Take a look at Ashley’s visual art and Lyrik’s poetry.

CAC: If you were to summarize your latest work/project in less than ten words, what would they be?

EN: Touring our series that collaborates with Chefs.

AC: A rebellion against cliched sweet animated stories.

LC: It is, in summary, a funeral dirge.

CAC: If you could have dinner with any artistic figure from any time period, what would you eat and with whom?

EN: Maurice Ravel, and hopefully at his favorite cafe in Paris!

AC: Probably Marcel Duchamp. He seems like a fun guy.

LC: Mussels with Belgian choreographer Damien Jalet would be very cool.

CAC: What are you most looking forward to as an Arts Collective mentor?

EN: Hearing about the ideas and goals of the participants and hoping to provide any guidance that I can to improve efficiency, success, and authenticity.

AC: I can't wait to see other artist's work and push them to explore with positive reinforcement.
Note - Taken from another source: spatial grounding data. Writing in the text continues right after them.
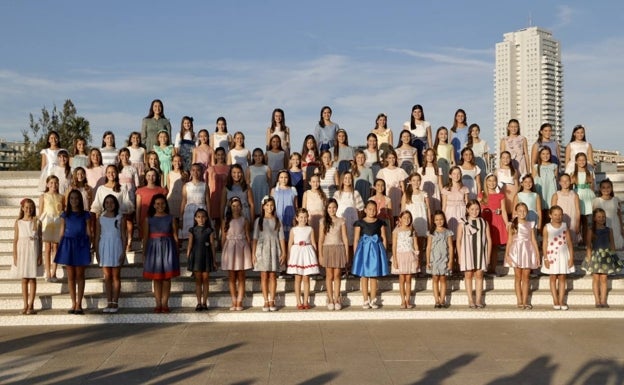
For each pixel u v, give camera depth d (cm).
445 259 899
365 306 906
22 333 796
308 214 950
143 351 694
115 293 888
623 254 1089
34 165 2998
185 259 1041
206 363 640
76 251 864
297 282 900
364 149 1177
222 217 983
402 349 696
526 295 909
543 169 1067
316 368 619
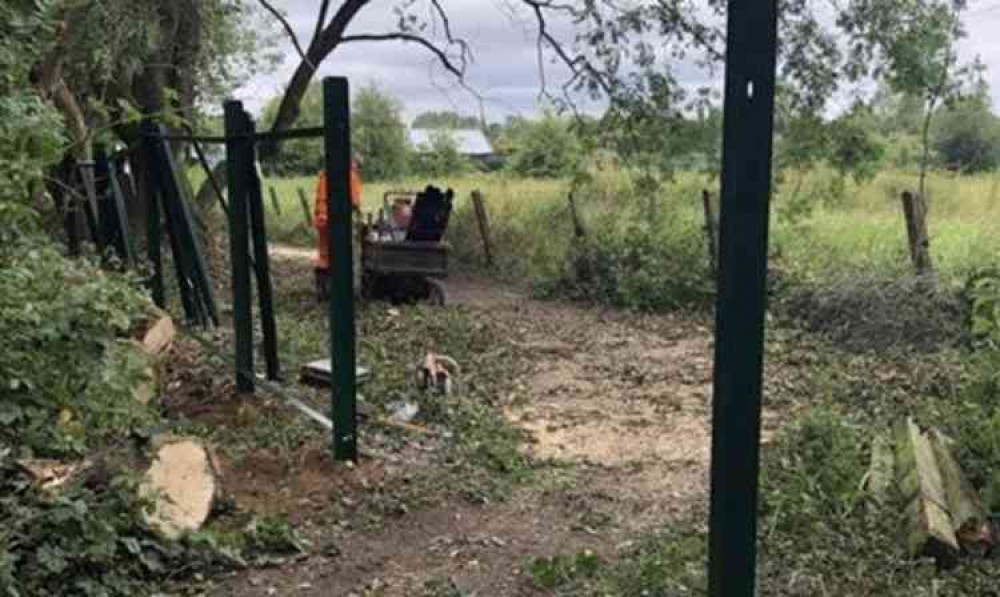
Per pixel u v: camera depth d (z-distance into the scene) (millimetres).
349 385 5723
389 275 12719
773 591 3986
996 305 6312
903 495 4734
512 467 6027
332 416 5852
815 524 4605
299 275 16219
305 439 6094
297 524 4930
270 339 7156
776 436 6254
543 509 5348
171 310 9961
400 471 5766
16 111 4855
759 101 2570
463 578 4379
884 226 13094
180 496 4707
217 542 4477
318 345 9258
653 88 14211
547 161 23828
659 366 9531
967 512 4500
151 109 12609
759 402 2705
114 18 10328
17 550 3814
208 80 15414
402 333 10539
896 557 4285
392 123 34531
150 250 8930
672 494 5668
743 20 2545
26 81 5480
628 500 5539
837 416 6332
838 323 10125
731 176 2609
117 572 4043
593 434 7102
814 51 13570
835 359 9133
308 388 7316
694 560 4312
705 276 12984
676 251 13500
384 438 6383
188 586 4168
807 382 8273
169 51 12969
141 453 4840
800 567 4180
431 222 12844
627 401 8141
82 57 9867
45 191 7215
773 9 2543
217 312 9555
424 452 6223
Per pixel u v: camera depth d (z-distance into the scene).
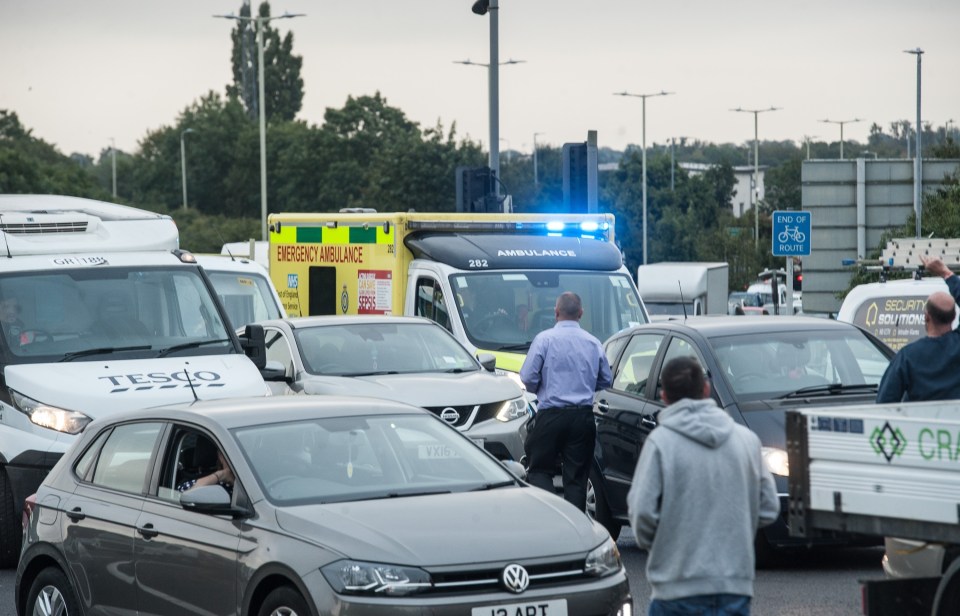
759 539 25.61
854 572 25.91
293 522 17.58
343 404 20.41
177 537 18.59
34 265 31.03
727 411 26.47
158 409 20.38
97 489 20.38
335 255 44.22
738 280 199.62
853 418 15.23
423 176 190.25
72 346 30.20
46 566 21.14
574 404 28.44
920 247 34.81
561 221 44.09
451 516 17.88
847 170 84.38
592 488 29.86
It's nice to validate people. :)

LC: Being able to support other artists. I think a program like this would’ve been (and still would be, if I’m being honest – very helpful. I’m honored to take part. I think giving feedback will be an energizing process for me.

Learn more about the Arts Collective here.

Apply to the Arts Collective here.


About the Mentors

Elizabeth Newkirk | Illinois, USA

Entrepreneur, activist, and musician, Elizabeth Newkirk encompasses thoughtfulness and artistry in all of her work, performances, and collaborations. She is the co-founding member and pianist of Bow & Hammer, her primary ensemble. With Bow & Hammer, she explores her passion for duo repertoire of the early 20th century, while balancing it with new and standard works. Extremely inspired by the slow-food movement, she is dedicated to creating concerts that can mirror the thoughtfulness and thoroughness of the food movement, furthermore creating a relevancy for new audiences, meaningful experiences, and a camaraderie among other disciplines. “IndustryNight” and “Élevé ,” are just two examples of presentations by Bow & Hammer that feature a wide range of disciplines, artists, and small businesses in Chicago.

Ashley Cai | California, USA

Ashley Cai is a painter, animator, and digital artist from the suburban heart of California's Silicon Valley. She is a caricature artist, graduating high school senior and has attended multiple summer programs including CSSSA Animation. Her work is driven by her excitement for cohesive color schemes and often explores the peculiarities of human behavior. Ashley derives inspiration for stories from situations encountered in her sleepy surroundings. She hopes to make an experience out of viewing her art by building narratives into the piece, whether still or moving. Her animated film has been screened at twelve film festivals globally such as the Austin Film Festival and received a national silver medal from the Scholastic Art and Writing Awards.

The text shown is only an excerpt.